“Strip-Offs” In Chapter 7 Bankruptcy Cases

Posted in Blog, Business Law by on November 14th, 2014

Business-Litigation-Taunton-MA By: Raymond C. Pelote ∣Partner

I recently argued a Motion for Summary Judgment in a Chapter 7 bankruptcy case in Massachusetts on an issue of first impression within the First Circuit. Although many other jurisdictions have decided this issue, the First Circuit has yet to entertain it. The issue is whether a Chapter 7 debtor can “strip-off” an unsecured mortgage lien in a Chapter 7 bankruptcy case.

In my case, the debtor who filed a Chapter 7 no asset bankruptcy case sought to void my client’s unsecured third mortgage lien. In her schedules, she listed our client as a secured creditor. In the priority scheme, our client held a second and third mortgage lien on the debtor’s property. Another creditor held a first mortgage lien on the property. The amounts due on the first mortgage lien and our client’s second mortgage lien exceeded the fair market value of the debtor’s property leaving our client’s third mortgage lien wholly unsecured. As a result, the debtor sought to “strip-off” our client’s third mortgage lien because it was wholly unsecured.

The term “strip-off” is a novel term employed by our bankruptcy courts. It merely means voiding a mortgage lien on property when the mortgage has been deemed unsecured. Before, a claim may be deemed secured or unsecured, there has to be a determination of whether a claim is allowed or disallowed. The mechanism for such determination is a claims allowance process. A claims allowance process is a process by which creditors, when instructed by the bankruptcy court, file proofs of claim informing the bankruptcy court and bankruptcy trustee as to what amounts the debtor owes a creditor. Once proofs of claim are filed by all creditors of the debtor, the bankruptcy trustee and debtor have the ability to object to the proofs of claim triggering the bankruptcy court to make a determination of whether or not a particular proof of claim may be allowed or disallowed. If no objection is filed by the trustee or the debtor, the proof of claim filed by a creditor is deemed allowed. During the process by which a claim is deemed allowed or disallowed, a claim is also deemed secured or unsecured or a combination of both. A claim deemed secured in part and unsecured in part is called a bifurcated claim.
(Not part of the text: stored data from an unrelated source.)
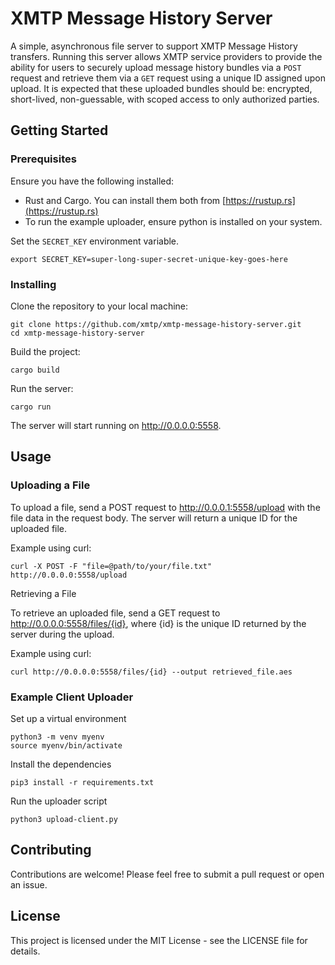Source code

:# XMTP Message History Server

A simple, asynchronous file server to support XMTP Message History transfers. Running this server allows XMTP service providers to provide the ability for users to securely upload message history bundles via a `POST` request and retrieve them via a `GET` request using a unique ID assigned upon upload.   It is expected that these uploaded bundles should be: encrypted, short-lived, non-guessable, with scoped access to only authorized parties.

## Getting Started

### Prerequisites

Ensure you have the following installed:

- Rust and Cargo. You can install them both from [https://rustup.rs](https://rustup.rs)
- To run the example uploader, ensure python is installed on your system.

Set the `SECRET_KEY` environment variable.

    export SECRET_KEY=super-long-super-secret-unique-key-goes-here
    

### Installing

Clone the repository to your local machine:

    git clone https://github.com/xmtp/xmtp-message-history-server.git
    cd xmtp-message-history-server

Build the project:

    cargo build

Run the server:

    cargo run

The server will start running on http://0.0.0.0:5558.

## Usage

### Uploading a File

To upload a file, send a POST request to http://0.0.0.1:5558/upload with the file data in the request body. The server will return a unique ID for the uploaded file.

Example using curl:

    curl -X POST -F "file=@path/to/your/file.txt" http://0.0.0.0:5558/upload

Retrieving a File

To retrieve an uploaded file, send a GET request to http://0.0.0.0:5558/files/{id}, where {id} is the unique ID returned by the server during the upload.

Example using curl:

    curl http://0.0.0.0:5558/files/{id} --output retrieved_file.aes

### Example Client Uploader 

Set up a virtual environment

    python3 -m venv myenv
    source myenv/bin/activate

Install the dependencies

    pip3 install -r requirements.txt

Run the uploader script

    python3 upload-client.py


## Contributing

Contributions are welcome! Please feel free to submit a pull request or open an issue.

## License

This project is licensed under the MIT License - see the LICENSE file for details.
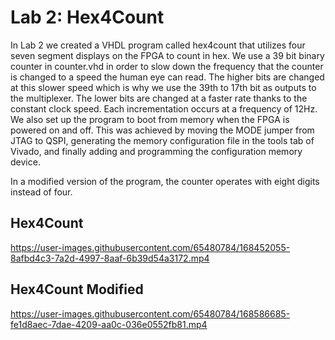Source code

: # Lab 2: Hex4Count
In Lab 2 we created a VHDL program called hex4count that utilizes four seven segment displays on the FPGA to count in hex.  We use a 39 bit binary counter in counter.vhd in order to slow down the frequency that the counter is changed to a speed the human eye can read.  The higher bits are changed at this slower speed which is why we use the 39th to 17th bit as outputs to the multiplexer.  The lower bits are changed at a faster rate thanks to the constant clock speed.  Each incrementation occurs at a frequency of 12Hz.  We also set up the program to boot from memory when the FPGA is powered on and off.  This was achieved by moving the MODE jumper from JTAG to QSPI, generating the memory configuration file in the tools tab of Vivado, and finally adding and programming the configuration memory device.

In a modified version of the program, the counter operates with eight digits instead of four.

## Hex4Count
https://user-images.githubusercontent.com/65480784/168452055-8afbd4c3-7a2d-4997-8aaf-6b39d54a3172.mp4

## Hex4Count Modified
https://user-images.githubusercontent.com/65480784/168586685-fe1d8aec-7dae-4209-aa0c-036e0552fb81.mp4

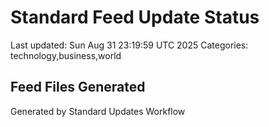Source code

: # Standard Feed Update Status
Last updated: Sun Aug 31 23:19:59 UTC 2025
Categories: technology,business,world

## Feed Files Generated

Generated by Standard Updates Workflow
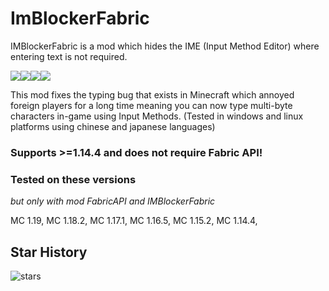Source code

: # ImBlockerFabric
IMBlockerFabric is a mod which hides the IME (Input Method Editor) where entering text is not required.

![](https://img.shields.io/github/last-commit/mrjesen/ImBlockerFabric?logo=artstation&style=for-the-badge&color=9266CC)![](https://img.shields.io/github/issues/mrjesen/ImBlockerFabric?style=for-the-badge&logo=slashdot)![](https://img.shields.io/github/release/mrjesen/ImBlockerFabric?style=for-the-badge&color=00C58E&logo=ionic)![](https://img.shields.io/github/downloads/mrjesen/ImBlockerFabric/total?style=for-the-badge&logo=docusign)

This mod fixes the typing bug that exists in Minecraft which annoyed foreign players for a long time meaning you can now type multi-byte characters in-game using Input Methods. (Tested in windows and linux platforms using chinese and japanese languages)


### Supports >=1.14.4 and does not require Fabric API!

### Tested on these versions
*but only with mod FabricAPI and IMBlockerFabric*

MC 1.19,
MC 1.18.2,
MC 1.17.1,
MC 1.16.5,
MC 1.15.2,
MC 1.14.4,

## Star History

![stars](https://starchart.cc/mrjesen/ImBlockerFabric.svg)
Most Chapter 7 bankruptcy cases are no asset cases in which case the bankruptcy court instructs creditors not to file proofs of claim unless instructed by the bankruptcy court to do so. Because the bankruptcy court instructs creditors not to file proofs of claim, there is no claims allowance process by which a determination can be made on whether a claim is allowed or disallowed and secured or unsecured, in whole or in part.

In any event, the debtor sought to employ 11 U.S.C. Section 506(a)(1) and (d). Section 506 (a)(1) states that “[a]n allowed claim of a creditor secured by a lien on property in which the estate has an interest,…, is a secured claim to the extent of the value of such creditor’s interest in the estate’s interest in such property,…, as the case may be, and is an unsecured claim to the extent that the value of such creditor’s interest…is less than the amount of such allowed claim. Such value shall be determined in light of the purpose of the valuation and of the proposed disposition or use of such property, and in conjunction with any hearing on such disposition or use or on a plan affecting such creditor’s interest.” Section 506(d) states that “[t]o the extent that a lien secures a claim against a debtor that is not an allowed secured claim, such lien is void….”

I argued, before the bankruptcy court, that Section 506(a)(1) is inapplicable to the debtor’s case as the first three words of Section 506(a)(1) dictates that the claim that she is seeking to avoid must be “[a]n allowed claim” and because there has been no claims allowance process in her case, largely because she filed a Chapter 7 no asset bankruptcy, our client’s third mortgage lien could not be voided. Moreover, Section 506(d)(2) provides an exception for creditors whose claims have been deemed disallowed solely for the failure to file a proof of claim. Section 506(d)(2) states that “[t]o the extent that a lien secures a claim against a debtor that is not an allowed secured claim, such lien is void, unless such claim is not an allowed secured claim due only to the failure of any entity to file a proof of claim under Section 501 of this title.” This exception put in place by Congress seems to indicate that where there has been no claims allowance process to determine whether or not a claim is deemed allowed or disallowed, a debtor may not void a claim. The Bankruptcy Court (Hoffman, J.) agreed that the lack of a claims allowance process prevents a Chapter 7 debtor, in a no asset case, from voiding a wholly unsecured mortgage lien on property.

This ruling is important in that it provides some direction to future creditors, in Chapter 7 no asset bankruptcy cases, who are faced with a debtor who is seeking to “strip-off” a creditor’s mortgage lien in bankruptcy. While Judge Hoffman’s ruling does not set precedence, it is persuasive if and when this issue comes before another bankruptcy Judge in our circuit.